5.6  Phase three: thrombus formation, rupture, and disaster

     "So that's the end of the second phase, which you called plaque formation?"

     "Right, Bob. The third and final phase is thrombus formation."

     "I guess it really is `final' for some people."

     "Bad joke, Bob. But sadly, it's true. You've probably also heard this one: `The first symptom of a heart attack is often sudden death.' This is the unfortunate truth for about half of all heart attack victims."

     "Now that you have my attention, exactly what is a `thrombus,' doc?"

     "It is simply a blood clot - a very dangerous kind of clot that occurs inside an artery. But we are getting ahead of ourselves. First you need to know about unstable plaque. On the way to eventually becoming `stable plaque,' these fatty atherosclerotic deposits go through a dangerous phase known as `unstable plaque,' in which a very thin layer of connective tissue cells forms a thin, fibrous cap that covers over the fatty plaque lesions I've been describing. It's a lot like the thin scab that you can see soon after an external cut or scrape on your skin. This cap sits on top of the foam cells in the fatty streak, forming a `bump' that protrudes even further into the lumen (the inside) of the vessel."

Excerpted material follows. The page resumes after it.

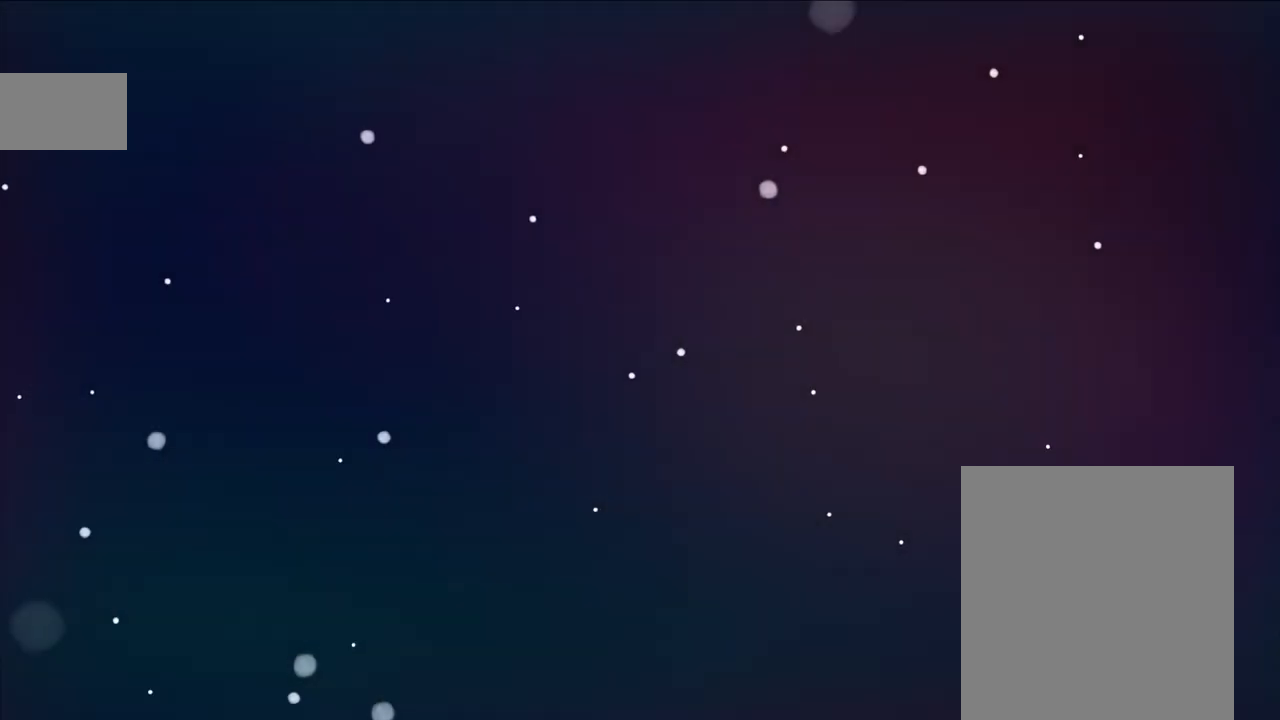
{"buttons": [], "left_stick": "center", "right_stick": "center", "events": []}
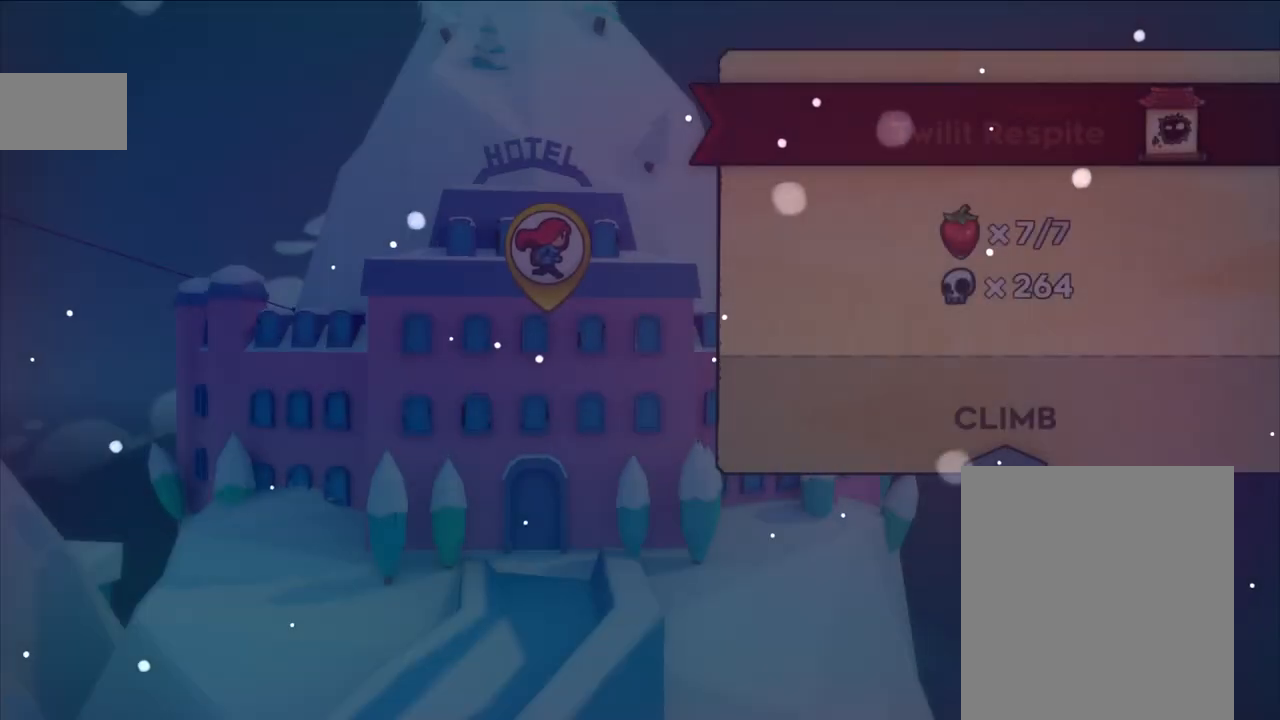
{"buttons": [], "left_stick": "center", "right_stick": "center"}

     "Calcium," I continued, "is now attracted to the area and deposits there, causing the plaque to harden, or `calcify.' This causes the plaque to gradually become less elastic and more brittle, like thin bone, and it can now easily break."

     "This combination of foam cells, calcification, and lipids, covered over by a fibrous cap, is what we call `unstable plaque.' It's kind of like a festering sore, or boil, and it's especially dangerous, because, as you can see, the normally soft and pliant connective tissue `cap' that covers it has now become hard, fragile, and brittle."

     "Beneath this fibrous cap," I continued, "trapped foam cells are dying and in their death throes they release harmful chemicals that push upward, encouraging the fibrous cap to rupture. If the cap does rupture, all heck breaks loose. It's like a pimple or boil erupting: toxic contents are spewed out. A clot, or thrombus, starts forming right there on the inside wall of the artery. If this clot becomes large enough, it will cause local blockage of downstream blood flow (called an `infarction') in the affected artery. Or the developing clot can break loose and travel downstream, quickly lodging in a narrower portion of the artery. Either way, this is what we call a cardiovascular `event.' If this `event' occurs in the heart, it's a myocardial infarction. The victim suffers sudden chest pain, fainting - and as often as not, death. If the blockage happens in the brain, we call it a stroke, or cerebral infarction and the patient suffers loss of cerebral function or death."

     "This complex atherosclerotic process I've just described usually remains silent - in other words, there are no symptoms. And without symptoms, there's no way to know it is developing. No medical procedure or imaging technique can detect an unstable plaque on the verge of rupture. Nothing like a heart attack attention."

     "I can vouch for that! But now we have a way to know that train wreck is coming. Now we can do the six tests you recommend."

     "Right, Bob."

     "And then we can use your molecular medicine program to reverse the causes of heart attacks before they happen?"

     "You are a perceptive fellow, I must say! Now, thanks to these new discoveries, long before disaster strikes we can use our knowledge of cellular and molecular biology to prevent this disease. If we do our molecular homework, there'll be no reason for plaque to form and rupture, causing these cataclysmic, life-changing - and often life-ending - events. Get tested! Find those biochemical signs of plaque development! Nip this disease in the bud."

     "That's why I'm here, Dr. Tim. To learn how to do that. Thanks for the explanation."

     "Anytime."

    

Figure 5.3: Horizontal section through a heart showing infarction of left anterior ventricular wall. (You are looking upward. Top of illustration is front of body.)